SELECTED TEXT:
• • • • • • •

Posted by Brian McCallion ● Sep 30, 2016 7:06:44 PM

eClectic for Artivia


Artivia, LLC began by building a simple application to manage the works. A prolific painter and sculptor the and ancestor of the family left behind a considerable body of work, and over time grew to fame, his works frequently appearing at Sotheby's and Christies. Unable to find a suitable commercial application, as most were designed for large institutions, he family decided to develop its own application to manage works of art. The application is used to build, update, and manage the Catalog Raisonné and Provenance, and to track essential details necessary to loan works for exhibit, and manage the details associated with each work. As the world became more digital the family found more and more interest in the application, as most commercial applications focused on the needs of institutions, rather than individual collectors.

The existing application is written as a desktop application that connects to a back-end database that contains the images and details about the work. Artivia, LLC would like to migrate the application to a web platform, however they have time and budget constraints. Artivia would like to highlight the value of their application and to highlight the way in which a personal art collection management application adds value to individual collectors. The existing desktop interface can be complex, and requires the user to be at his or her desk, when often the user is in a gallery, a storage site, or is presenting to a small group.

• • • • • • •

EXERCISE INSTRUCTIONS:
[1] From the Artivia text, list the situations it names in which the user is often found instead of at his or her desk.
[2] Answer these questions from the Artivia text:
(a) At which auction houses did the works frequently appear?
(b) What does the back-end database of the existing application contain?
(c) What constraints does Artivia, LLC face in migrating the application to a web platform?
[3] Duplicate the part of the Artivia text starting with "The existing application" and going on through "a small group.".

• • • • • • •

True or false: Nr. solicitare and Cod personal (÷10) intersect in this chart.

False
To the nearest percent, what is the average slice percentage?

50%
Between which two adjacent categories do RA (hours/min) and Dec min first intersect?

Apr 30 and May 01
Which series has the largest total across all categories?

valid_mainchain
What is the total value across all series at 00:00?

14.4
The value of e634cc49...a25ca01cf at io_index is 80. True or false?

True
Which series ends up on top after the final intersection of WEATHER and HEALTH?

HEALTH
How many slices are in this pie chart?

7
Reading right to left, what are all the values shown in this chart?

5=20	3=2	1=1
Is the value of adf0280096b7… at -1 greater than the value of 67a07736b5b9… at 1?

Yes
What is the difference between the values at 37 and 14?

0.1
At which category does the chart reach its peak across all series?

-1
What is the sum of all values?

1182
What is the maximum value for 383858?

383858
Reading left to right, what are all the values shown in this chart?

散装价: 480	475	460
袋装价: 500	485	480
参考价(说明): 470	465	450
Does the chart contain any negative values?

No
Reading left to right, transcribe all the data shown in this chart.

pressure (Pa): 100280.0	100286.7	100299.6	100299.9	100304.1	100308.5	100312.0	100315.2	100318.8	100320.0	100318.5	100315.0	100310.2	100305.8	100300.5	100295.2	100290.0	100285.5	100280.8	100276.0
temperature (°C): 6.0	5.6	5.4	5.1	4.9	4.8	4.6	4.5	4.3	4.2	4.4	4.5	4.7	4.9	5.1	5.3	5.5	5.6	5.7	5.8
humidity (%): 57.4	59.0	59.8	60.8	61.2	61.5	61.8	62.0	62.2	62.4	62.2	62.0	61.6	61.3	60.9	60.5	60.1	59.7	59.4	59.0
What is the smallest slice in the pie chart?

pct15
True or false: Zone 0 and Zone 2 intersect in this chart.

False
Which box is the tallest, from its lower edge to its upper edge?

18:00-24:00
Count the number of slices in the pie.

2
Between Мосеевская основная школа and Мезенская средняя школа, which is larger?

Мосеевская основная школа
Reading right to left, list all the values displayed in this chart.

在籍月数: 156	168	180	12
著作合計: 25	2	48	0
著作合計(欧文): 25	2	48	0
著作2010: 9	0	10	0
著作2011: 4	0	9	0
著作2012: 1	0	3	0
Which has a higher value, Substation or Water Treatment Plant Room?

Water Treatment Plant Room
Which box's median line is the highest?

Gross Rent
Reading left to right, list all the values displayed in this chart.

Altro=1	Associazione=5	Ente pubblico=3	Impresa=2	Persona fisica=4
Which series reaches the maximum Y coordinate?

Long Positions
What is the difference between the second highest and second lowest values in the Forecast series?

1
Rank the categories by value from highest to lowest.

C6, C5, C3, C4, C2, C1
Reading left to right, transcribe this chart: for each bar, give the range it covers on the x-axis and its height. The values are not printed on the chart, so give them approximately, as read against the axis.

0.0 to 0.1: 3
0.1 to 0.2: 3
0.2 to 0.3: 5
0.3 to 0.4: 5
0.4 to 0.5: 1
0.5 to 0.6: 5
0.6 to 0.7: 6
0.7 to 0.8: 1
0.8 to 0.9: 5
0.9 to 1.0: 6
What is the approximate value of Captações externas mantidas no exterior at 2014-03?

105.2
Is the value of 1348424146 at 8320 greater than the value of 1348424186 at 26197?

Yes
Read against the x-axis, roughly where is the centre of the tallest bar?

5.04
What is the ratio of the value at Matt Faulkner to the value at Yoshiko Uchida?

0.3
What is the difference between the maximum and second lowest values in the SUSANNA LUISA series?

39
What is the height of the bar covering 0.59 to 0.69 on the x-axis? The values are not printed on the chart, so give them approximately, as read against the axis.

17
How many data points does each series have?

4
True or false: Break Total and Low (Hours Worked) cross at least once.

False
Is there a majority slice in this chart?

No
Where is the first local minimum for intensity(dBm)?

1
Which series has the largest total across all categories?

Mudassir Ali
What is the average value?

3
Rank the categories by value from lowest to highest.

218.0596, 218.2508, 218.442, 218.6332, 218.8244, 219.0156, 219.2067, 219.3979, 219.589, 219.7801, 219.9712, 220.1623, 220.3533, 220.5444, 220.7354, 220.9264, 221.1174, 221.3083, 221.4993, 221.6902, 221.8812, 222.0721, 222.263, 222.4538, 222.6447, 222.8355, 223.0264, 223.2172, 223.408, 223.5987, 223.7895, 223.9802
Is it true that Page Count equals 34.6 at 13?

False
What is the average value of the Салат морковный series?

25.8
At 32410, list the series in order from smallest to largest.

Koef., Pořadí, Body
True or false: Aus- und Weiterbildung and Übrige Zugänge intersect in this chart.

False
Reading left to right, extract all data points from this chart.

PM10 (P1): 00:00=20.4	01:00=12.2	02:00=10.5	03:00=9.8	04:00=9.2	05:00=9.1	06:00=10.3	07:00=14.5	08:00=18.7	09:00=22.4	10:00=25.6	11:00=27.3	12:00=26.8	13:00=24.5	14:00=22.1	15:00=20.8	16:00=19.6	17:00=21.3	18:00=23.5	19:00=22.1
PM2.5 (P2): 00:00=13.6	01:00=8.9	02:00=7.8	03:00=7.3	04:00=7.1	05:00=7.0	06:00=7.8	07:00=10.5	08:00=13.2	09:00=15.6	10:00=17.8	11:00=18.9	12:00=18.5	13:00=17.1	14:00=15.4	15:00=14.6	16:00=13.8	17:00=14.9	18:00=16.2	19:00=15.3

• • • • • • •

TASK-BY-TASK RESULTS:
[1]
In a gallery
At a storage site
Presenting to a small group

[2]
(a) Sotheby's and Christies
(b) The images and details about the work
(c) Time and budget constraints

[3]
The existing application is written as a desktop application that connects to a back-end database that contains the images and details about the work. Artivia, LLC would like to migrate the application to a web platform, however they have time and budget constraints. Artivia would like to highlight the value of their application and to highlight the way in which a personal art collection management application adds value to individual collectors. The existing desktop interface can be complex, and requires the user to be at his or her desk, when often the user is in a gallery, a storage site, or is presenting to a small group.